In the following example, we use the policy-map named child in both parent-vlan100 and parent-vlan200. When instantiated
(attached to an interface) the voice class in parent-vlan100 will be limited to 10 Mbps (10% of 100m parent shaper) while the voice class in parent-vlan200
will be limited to 5 Mbps (10% of 50m parent shaper):
policy-map child
class voice
priority
police cir percent 10
class video
bandwidth remaining percent 30
!
policy-map parent-vlan100
class class-default
shape average 100m
service-policy child
!
policy-map parent-vlan200
class class-default
shape average 50m
service-policy child
!
int gigabitethernet1/0/0.100
service-policy out parent-vlan100
int gigabitethernet1/0/0.200
service-policy out parent-vlan200
This example shows that although the definition may be shared the instances of the policy on different interfaces are truly
unique.
You can also create hierarchical policies with policy-maps used in user-defined classes.

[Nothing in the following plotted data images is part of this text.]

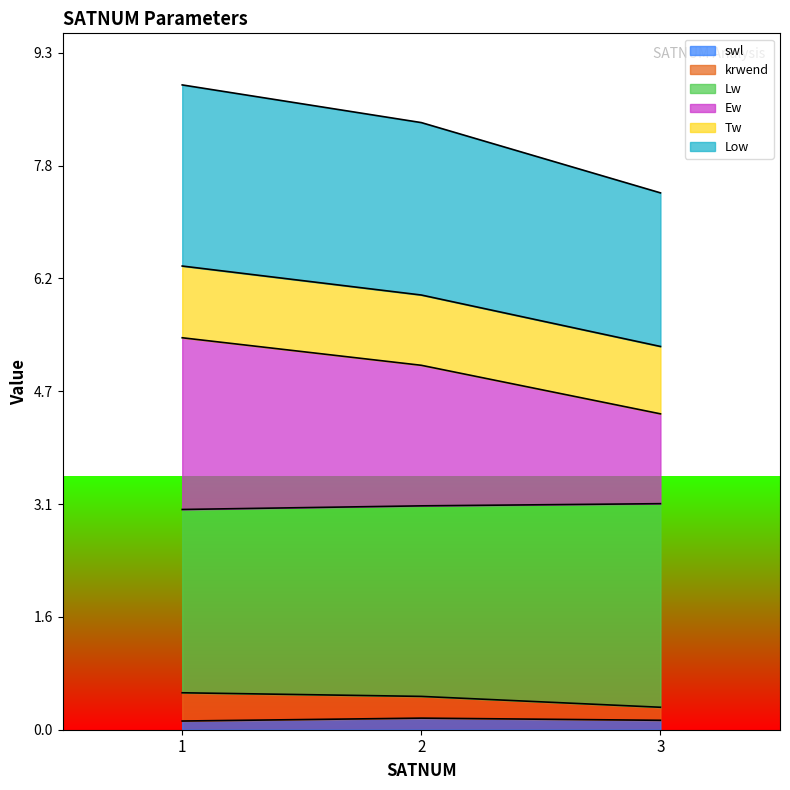

Which series has the widest spread of values?

Ew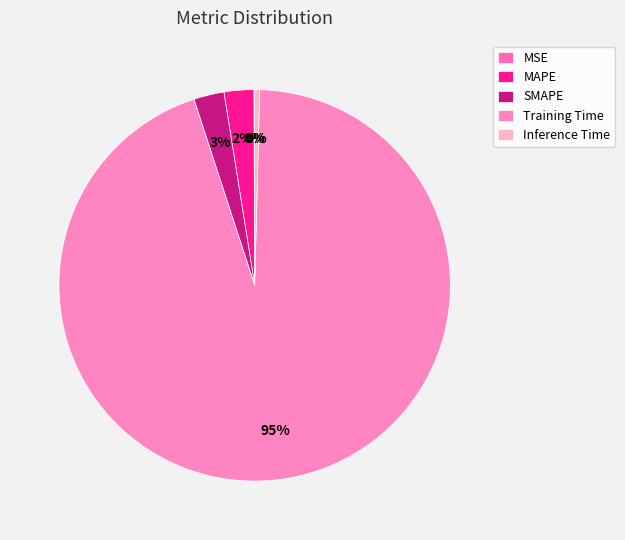

Which category has the smallest portion of the pie?

MSE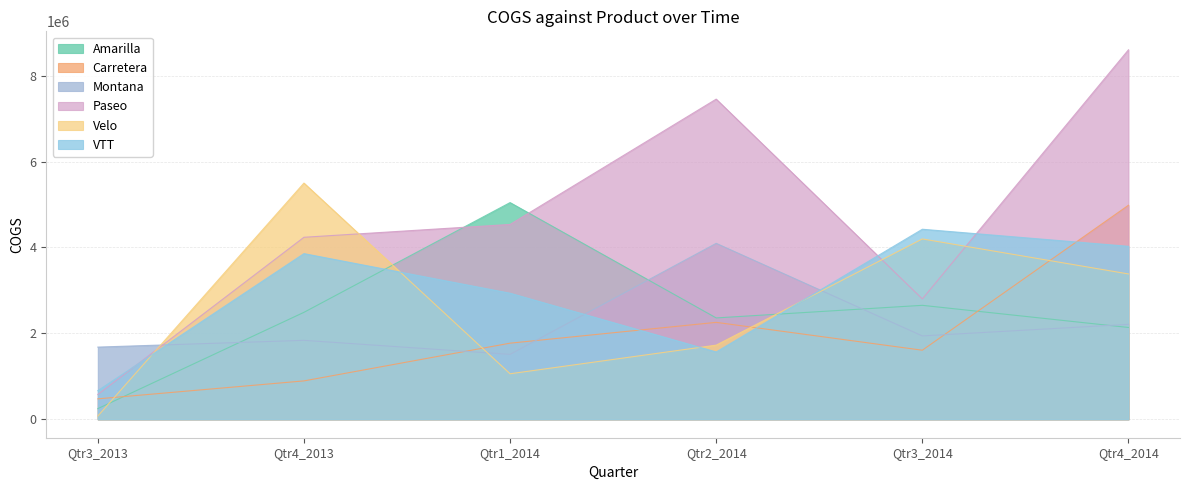

True or false: Carretera has a value of 916338.8 at Qtr2_2014.

False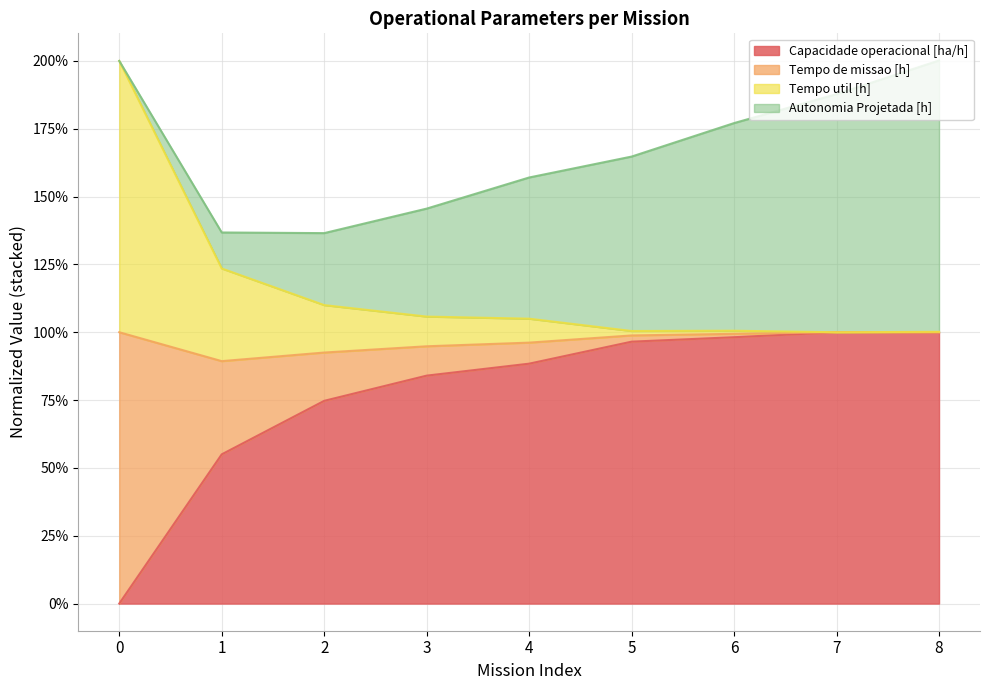

At which label does Capacidade operacional [ha/h] reach its peak?

7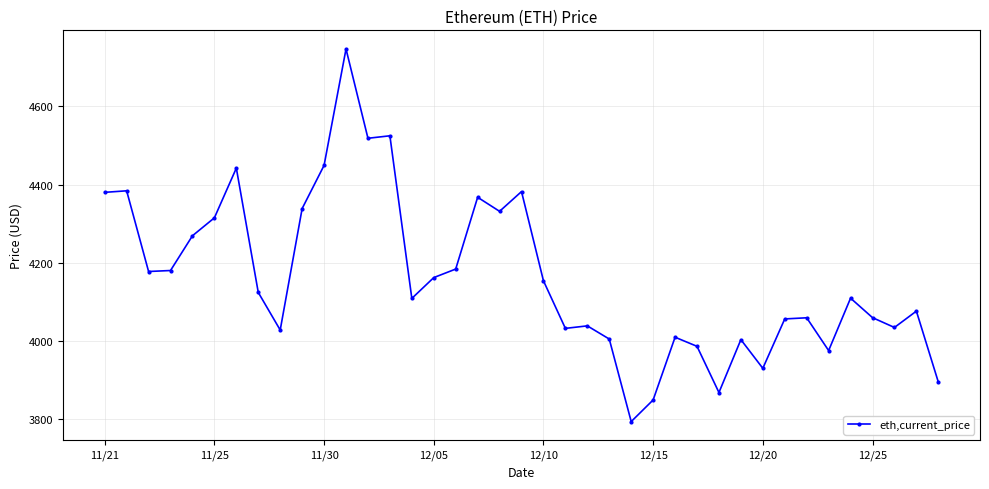

What is the difference between the second highest and minimum values?

730.3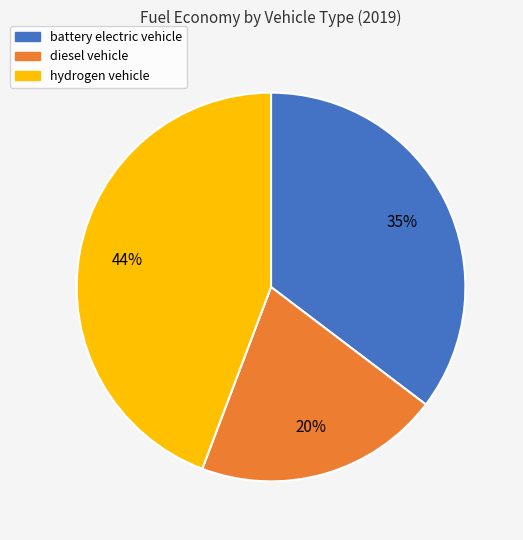

Is there any slice that represents more than half of the pie?

No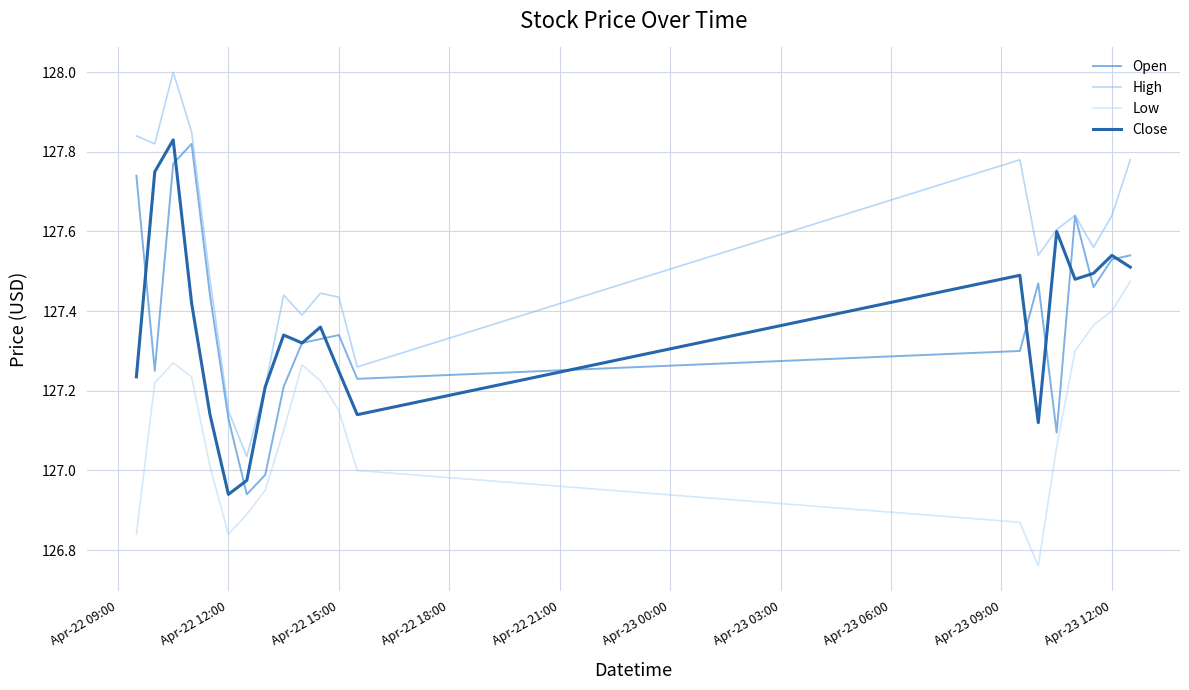

What is the greatest value displayed?

128.0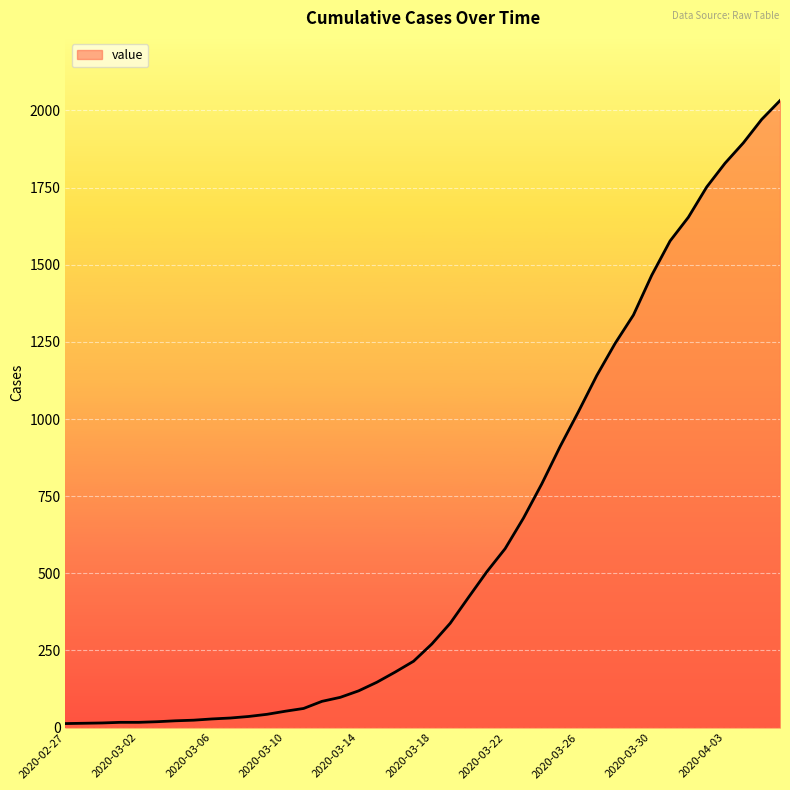

What is the difference between the maximum and minimum values?

2019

The following example illustrates a 3-level hierarchical policy, the max currently supported on the ASR 1000 Series Router.
For a packet to match a class at the application level it must now match 3 requirements: the voice or video classifier at
the child, the vlan classifier in the vlan-sharing policy-map, and the class-default (anything) in the physical level policy-map:
class-map vlan100
match vlan 100
class-map vlan200
match vlan 200
!
policy-map child
class voice
priority
police cir percent 10
class video
bandwidth remaining percent 30
!
policy-map vlan-sharing
class vlan100
shape average 100m
service-policy child
class vlan200
shape average 50m
service-policy child
!
policy-map physical-policy
class class-default
shape average 500m
service-policy vlan-sharing
!
interface gigabitethernet1/0/0
service-policy out physical-policy
When you create a policy-map, IOS will perform some error checking on the policy. For example, if I create a policy with an
unconstrained priority queue and then guarantee bandwidth to another queue, IOS will recognize the disconnect; if the unconstrained
priority queue can comsume the entire interface bandwidth then clearly you cannot guarantee any of that bandwidth to another
queue:
policy-map create-error-example
class unconstrained-priority
priority
class bandwidth-guarantee
bandwidth percent 50
If IOS detects an error in the policy during creation, it will reject the configuration and display an error at that time.